━━━━━ Material supplied ━━━━━
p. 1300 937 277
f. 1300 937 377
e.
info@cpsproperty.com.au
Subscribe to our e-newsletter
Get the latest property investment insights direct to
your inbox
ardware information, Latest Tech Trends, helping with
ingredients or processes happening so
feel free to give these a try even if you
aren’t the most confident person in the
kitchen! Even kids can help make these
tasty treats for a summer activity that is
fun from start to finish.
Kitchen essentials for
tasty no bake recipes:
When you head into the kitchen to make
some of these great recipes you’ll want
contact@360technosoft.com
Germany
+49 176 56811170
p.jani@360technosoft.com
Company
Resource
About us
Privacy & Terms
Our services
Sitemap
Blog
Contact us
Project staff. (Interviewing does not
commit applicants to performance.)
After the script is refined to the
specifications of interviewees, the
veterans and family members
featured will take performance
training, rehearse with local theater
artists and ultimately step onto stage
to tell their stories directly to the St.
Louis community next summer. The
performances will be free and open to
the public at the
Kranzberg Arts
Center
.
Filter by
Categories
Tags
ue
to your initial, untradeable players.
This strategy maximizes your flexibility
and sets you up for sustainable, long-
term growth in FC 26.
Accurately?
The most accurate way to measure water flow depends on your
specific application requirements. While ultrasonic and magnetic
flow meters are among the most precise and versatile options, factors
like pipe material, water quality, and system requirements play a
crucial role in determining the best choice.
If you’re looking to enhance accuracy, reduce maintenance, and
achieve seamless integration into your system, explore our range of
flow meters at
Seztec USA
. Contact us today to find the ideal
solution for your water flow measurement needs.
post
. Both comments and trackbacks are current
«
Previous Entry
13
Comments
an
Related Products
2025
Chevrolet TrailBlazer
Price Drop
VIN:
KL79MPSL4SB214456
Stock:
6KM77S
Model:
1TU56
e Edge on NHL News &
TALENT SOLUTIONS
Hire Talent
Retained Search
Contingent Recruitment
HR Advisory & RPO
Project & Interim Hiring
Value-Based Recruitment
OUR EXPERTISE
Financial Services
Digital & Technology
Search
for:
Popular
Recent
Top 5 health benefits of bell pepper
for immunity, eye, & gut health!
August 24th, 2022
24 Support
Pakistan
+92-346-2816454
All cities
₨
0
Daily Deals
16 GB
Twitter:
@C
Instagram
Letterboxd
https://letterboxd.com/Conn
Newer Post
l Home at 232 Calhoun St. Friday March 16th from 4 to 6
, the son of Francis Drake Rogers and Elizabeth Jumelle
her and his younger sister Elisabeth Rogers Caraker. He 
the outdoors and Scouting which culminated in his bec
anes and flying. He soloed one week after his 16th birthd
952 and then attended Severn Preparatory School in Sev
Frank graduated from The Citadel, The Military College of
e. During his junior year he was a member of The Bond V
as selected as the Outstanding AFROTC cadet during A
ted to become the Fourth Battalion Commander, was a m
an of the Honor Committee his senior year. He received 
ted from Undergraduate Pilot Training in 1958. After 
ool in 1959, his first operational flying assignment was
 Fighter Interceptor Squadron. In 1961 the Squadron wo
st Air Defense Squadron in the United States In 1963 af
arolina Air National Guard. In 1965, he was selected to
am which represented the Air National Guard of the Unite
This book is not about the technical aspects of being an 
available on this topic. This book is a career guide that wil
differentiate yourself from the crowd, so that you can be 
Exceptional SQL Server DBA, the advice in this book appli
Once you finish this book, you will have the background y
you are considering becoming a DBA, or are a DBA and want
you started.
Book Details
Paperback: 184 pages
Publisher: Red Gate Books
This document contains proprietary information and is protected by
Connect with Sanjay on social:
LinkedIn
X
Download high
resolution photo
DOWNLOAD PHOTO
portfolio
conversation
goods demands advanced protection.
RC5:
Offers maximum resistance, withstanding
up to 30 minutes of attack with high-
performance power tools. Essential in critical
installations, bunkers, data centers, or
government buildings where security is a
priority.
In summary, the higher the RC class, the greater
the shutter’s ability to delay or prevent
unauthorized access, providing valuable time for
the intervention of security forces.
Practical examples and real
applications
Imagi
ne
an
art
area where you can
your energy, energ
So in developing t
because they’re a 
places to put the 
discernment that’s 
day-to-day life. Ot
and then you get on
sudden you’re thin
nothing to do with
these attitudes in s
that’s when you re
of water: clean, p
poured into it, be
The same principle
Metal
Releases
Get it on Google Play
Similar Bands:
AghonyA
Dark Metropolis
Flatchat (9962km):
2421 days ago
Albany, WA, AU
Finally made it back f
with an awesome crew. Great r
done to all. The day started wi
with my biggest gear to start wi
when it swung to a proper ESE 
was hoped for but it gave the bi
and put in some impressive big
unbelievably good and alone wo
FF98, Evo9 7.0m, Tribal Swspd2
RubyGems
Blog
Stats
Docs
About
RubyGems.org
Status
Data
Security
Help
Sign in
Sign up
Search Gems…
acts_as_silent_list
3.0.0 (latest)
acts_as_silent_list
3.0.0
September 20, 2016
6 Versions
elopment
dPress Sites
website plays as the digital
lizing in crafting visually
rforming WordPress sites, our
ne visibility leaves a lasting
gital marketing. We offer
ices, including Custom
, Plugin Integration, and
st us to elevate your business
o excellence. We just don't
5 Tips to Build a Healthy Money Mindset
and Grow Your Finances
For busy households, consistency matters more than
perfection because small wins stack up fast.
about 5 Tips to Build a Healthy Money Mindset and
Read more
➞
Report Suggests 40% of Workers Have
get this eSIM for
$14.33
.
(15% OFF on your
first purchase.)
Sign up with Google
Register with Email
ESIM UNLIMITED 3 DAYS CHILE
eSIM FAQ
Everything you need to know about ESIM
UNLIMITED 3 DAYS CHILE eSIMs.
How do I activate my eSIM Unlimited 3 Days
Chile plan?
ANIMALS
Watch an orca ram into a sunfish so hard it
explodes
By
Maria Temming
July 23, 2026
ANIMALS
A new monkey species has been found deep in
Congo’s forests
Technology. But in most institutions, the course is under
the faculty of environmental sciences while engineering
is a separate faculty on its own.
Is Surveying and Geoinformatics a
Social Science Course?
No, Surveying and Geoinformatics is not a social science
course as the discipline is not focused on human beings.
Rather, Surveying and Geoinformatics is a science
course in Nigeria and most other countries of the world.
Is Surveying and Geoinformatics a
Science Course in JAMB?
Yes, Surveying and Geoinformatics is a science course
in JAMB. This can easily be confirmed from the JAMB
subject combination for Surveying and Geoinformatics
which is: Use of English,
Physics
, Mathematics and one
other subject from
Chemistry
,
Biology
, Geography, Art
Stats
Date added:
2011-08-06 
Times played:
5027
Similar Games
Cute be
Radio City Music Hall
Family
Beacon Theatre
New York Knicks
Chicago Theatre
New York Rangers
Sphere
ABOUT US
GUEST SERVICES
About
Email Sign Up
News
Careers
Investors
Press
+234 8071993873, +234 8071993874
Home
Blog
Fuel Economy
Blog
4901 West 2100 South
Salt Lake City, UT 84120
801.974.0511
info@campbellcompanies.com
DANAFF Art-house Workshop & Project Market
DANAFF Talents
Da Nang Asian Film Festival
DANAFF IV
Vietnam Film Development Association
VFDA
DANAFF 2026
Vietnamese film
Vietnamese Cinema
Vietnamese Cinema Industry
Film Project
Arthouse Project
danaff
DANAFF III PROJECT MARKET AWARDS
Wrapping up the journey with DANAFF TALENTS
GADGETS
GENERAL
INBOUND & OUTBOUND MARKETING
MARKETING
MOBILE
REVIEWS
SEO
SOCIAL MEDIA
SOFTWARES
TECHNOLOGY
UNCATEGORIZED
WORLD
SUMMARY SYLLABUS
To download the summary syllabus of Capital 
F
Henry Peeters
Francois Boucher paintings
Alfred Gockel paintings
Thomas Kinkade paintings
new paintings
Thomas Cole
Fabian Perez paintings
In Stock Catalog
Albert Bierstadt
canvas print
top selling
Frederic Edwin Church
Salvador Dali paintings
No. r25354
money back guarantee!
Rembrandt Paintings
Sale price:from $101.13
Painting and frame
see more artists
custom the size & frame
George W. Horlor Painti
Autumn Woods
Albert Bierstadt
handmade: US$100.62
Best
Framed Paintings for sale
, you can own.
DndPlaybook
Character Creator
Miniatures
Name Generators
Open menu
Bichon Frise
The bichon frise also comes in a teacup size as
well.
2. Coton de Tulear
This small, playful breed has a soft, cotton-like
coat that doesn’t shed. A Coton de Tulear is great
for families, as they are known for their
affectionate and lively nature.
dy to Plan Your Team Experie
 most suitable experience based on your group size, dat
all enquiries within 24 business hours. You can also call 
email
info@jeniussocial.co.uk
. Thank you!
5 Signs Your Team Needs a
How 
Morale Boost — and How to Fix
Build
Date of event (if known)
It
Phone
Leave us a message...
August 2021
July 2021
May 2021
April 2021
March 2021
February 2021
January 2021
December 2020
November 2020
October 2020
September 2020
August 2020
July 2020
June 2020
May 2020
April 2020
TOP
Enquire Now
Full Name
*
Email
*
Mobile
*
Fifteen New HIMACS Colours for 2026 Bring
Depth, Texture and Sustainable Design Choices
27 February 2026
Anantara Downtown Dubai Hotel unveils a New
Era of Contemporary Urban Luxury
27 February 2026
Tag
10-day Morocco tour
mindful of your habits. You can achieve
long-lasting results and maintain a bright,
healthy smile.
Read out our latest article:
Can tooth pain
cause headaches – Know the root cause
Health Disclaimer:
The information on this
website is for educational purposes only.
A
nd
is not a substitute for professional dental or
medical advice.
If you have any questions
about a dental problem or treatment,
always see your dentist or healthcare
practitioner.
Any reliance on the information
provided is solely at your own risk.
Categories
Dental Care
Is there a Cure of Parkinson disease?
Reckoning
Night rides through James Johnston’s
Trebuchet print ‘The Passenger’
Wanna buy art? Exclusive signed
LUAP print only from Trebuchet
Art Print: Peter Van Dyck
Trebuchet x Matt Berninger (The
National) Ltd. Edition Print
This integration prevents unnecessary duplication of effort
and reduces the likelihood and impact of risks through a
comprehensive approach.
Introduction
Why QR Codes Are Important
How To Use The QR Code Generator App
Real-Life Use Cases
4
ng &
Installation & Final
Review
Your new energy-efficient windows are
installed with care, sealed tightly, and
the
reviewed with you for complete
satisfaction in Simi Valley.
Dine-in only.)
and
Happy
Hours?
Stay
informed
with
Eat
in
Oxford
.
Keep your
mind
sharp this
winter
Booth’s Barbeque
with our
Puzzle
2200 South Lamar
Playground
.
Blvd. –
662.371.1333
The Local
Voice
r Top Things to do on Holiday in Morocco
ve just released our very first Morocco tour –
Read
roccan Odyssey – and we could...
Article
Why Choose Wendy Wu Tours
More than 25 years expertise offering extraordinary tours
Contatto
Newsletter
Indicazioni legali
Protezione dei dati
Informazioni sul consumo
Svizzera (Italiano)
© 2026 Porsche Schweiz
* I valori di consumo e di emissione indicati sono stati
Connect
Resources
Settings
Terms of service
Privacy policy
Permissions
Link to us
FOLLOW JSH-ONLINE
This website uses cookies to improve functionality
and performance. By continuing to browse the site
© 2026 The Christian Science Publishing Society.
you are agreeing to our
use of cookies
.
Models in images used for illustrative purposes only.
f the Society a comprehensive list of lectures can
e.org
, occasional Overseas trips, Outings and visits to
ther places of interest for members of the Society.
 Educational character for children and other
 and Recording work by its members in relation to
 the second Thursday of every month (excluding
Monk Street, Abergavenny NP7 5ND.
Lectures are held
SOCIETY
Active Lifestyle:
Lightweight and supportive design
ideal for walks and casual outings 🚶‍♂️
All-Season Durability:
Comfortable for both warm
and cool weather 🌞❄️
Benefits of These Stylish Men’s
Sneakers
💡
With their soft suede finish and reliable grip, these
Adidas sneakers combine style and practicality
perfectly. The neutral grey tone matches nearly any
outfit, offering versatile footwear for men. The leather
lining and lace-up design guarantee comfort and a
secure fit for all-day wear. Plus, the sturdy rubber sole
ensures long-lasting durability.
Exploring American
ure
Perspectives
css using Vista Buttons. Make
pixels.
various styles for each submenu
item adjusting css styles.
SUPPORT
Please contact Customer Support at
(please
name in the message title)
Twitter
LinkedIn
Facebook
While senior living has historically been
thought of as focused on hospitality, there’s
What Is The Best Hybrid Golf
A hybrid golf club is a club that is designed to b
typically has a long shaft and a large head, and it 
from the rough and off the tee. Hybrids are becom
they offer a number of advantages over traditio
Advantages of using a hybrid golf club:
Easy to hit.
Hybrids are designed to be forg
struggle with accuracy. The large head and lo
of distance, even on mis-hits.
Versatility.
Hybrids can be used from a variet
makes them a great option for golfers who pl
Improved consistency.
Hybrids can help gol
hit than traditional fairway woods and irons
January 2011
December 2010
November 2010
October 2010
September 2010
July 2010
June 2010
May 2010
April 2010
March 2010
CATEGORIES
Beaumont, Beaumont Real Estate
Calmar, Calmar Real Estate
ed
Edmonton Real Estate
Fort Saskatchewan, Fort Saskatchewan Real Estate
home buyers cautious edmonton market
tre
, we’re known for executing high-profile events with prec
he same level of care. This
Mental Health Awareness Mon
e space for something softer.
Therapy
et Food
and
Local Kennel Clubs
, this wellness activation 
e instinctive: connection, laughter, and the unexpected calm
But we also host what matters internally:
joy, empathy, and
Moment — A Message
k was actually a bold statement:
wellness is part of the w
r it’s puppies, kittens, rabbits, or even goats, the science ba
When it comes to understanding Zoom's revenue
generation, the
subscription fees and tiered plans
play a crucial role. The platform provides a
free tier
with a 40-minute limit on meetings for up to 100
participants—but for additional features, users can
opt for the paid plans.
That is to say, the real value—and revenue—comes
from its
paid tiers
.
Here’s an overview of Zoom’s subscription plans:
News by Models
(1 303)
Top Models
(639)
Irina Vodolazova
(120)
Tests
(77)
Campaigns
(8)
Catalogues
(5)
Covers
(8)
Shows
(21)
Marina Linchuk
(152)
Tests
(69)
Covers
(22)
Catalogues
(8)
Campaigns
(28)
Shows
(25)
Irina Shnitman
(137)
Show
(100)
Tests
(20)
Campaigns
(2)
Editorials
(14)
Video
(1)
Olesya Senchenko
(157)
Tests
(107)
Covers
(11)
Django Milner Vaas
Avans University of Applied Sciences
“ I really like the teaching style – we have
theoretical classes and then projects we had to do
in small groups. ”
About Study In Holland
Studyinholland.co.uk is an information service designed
━━━━━
Check each line in the entries above for the string "there", then give the number of matching lines alone.

2